Réguler l’IA : Un impératif urgent
L’intelligence artificielle est sans conteste l’une des technologies les plus révolutionnaires de notre époque, transformant chaque domaine de l’activité humaine. Cependant, cette puissance s’accompagne de risques considérables. L’opacité des algorithmes d’IA exacerbe ces dangers, comme en témoignent de nombreux cas où l’IA a causé des dommages graves à la société.
Les risques vont jusqu’à créer une instabilité systémique, illustrée par des incidents tels que les « flash crashes » financiers alimentés par l’IA. Par exemple, le 6 mai 2010, le Dow Jones a chuté de plus de 1 000 points en seulement 10 minutes, effaçant environ 1 trillion de dollars en capitalisation boursière. Bien que 70 % des pertes aient été récupérées à la fin de la journée, ces événements soulignent la vulnérabilité des marchés face à l’IA.
Violence physique et prise de décision autonome
Le rapport de l’ONU de 2020 a révélé que des drones Kargu-2, fabriqués en Turquie, ont utilisé la reconnaissance d’image basée sur l’IA pour attaquer des combattants humains sans supervision humaine directe, marquant potentiellement le premier incident documenté d’utilisation de force létale autonome. De plus, des rapports en provenance de Gaza en 2023-2024 ont suggéré qu’Israël avait utilisé un système d’IA, surnommé « Lavender », pour générer automatiquement des listes de cibles pour des campagnes de bombardement, ce qui a entraîné des pertes civiles non intentionnelles.
Ces systèmes d’IA sont également sujets à des biais, héritant des préjugés de leurs créateurs. Par exemple, l’algorithme COMPAS, utilisé dans les tribunaux américains, a étiqueté de manière injuste des défendants noirs comme « à haut risque », affectant ainsi le montant des cautionnements et les peines.
Concentration du pouvoir et inégalités
Un autre problème majeur est que quelques grandes entreprises américaines contrôlent la majorité des ressources et de la puissance de calcul en matière d’IA, ce qui crée des risques géopolitiques et renforce les monopoles. L’algorithme de Facebook a joué un rôle dans le génocide des Rohingyas en 2016-2017, en normalisant des contenus haineux et en déshumanisant cette communauté.
Pour les grandes entreprises, le profit prime souvent sur la sécurité, l’éthique et la responsabilité.

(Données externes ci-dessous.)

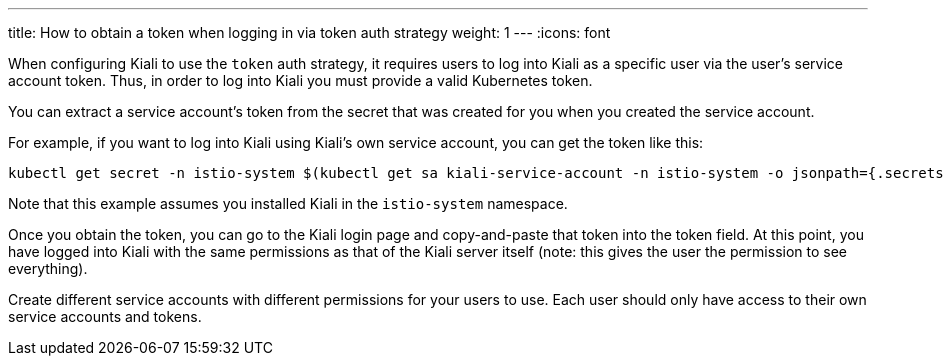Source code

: ---
title: How to obtain a token when logging in via token auth strategy
weight: 1
---
:icons: font

When configuring Kiali to use the `token` auth strategy, it requires users to log into Kiali as a specific user via the user's service account token. Thus, in order to log into Kiali you must provide a valid Kubernetes token.

You can extract a service account's token from the secret that was created for you when you created the service account.

For example, if you want to log into Kiali using Kiali's own service account, you can get the token like this:

```
kubectl get secret -n istio-system $(kubectl get sa kiali-service-account -n istio-system -o jsonpath={.secrets[0].name}) -o jsonpath={.data.token} | base64 -d
```

Note that this example assumes you installed Kiali in the `istio-system` namespace.

Once you obtain the token, you can go to the Kiali login page and copy-and-paste that token into the token field. At this point, you have logged into Kiali with the same permissions as that of the Kiali server itself (note: this gives the user the permission to see everything).

Create different service accounts with different permissions for your users to use. Each user should only have access to their own service accounts and tokens.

La sortie de ChatGPT en 2022 a été un signal d’alarme, révélant le potentiel de l’IA à propager la désinformation et à nuire aux processus démocratiques, entraînant des demandes mondiales de réglementation de l’IA.
Initiatives de régulation : L’UE en tête
En août 2024, l’Union européenne a adopté la loi sur l’intelligence artificielle, qui se base sur une approche par risque, catégorisant les applications d’IA de minimale à inacceptable, avec des obligations correspondantes. Les systèmes présentant des risques inacceptables seront prohibés, notamment ceux impliquant la manipulation comportementale cognitive ou la surveillance biométrique en temps réel.
Les systèmes d’IA à haut risque devront faire l’objet d’une surveillance continue. La loi exige également que le contenu généré par l’IA soit clairement identifié comme tel, afin de protéger les citoyens contre la discrimination et les violations de la vie privée.
Défis et perspectives mondiales
Malgré les efforts de l’UE, des critiques estiment que ces règles pourraient freiner l’innovation et imposer des coûts élevés de conformité, désavantageant ainsi les start-ups. Parallèlement, l’administration Trump a mis en œuvre des mesures de déréglementation agressives, affirmant que la loi de l’UE pourrait décourager les investissements dans l’IA.
Au niveau international, la Chine a présenté son Plan d’action pour la gouvernance mondiale de l’IA, promouvant la coopération et la régulation, tandis que le Brésil se prépare à adopter sa propre législation basée sur le risque. En revanche, l’Inde n’a pas encore de loi dédiée à l’IA, bien qu’elle ait lancé l’Institut de sécurité AI et proposé des lignes directrices pour une adoption responsable de l’IA.
En conclusion, l’IA a le potentiel d’avancer le bien-être humain, mais elle peut également causer des dommages illimités. L’établissement de réglementations claires et efficaces est essentiel pour garantir que cette technologie soit utilisée de manière éthique et responsable.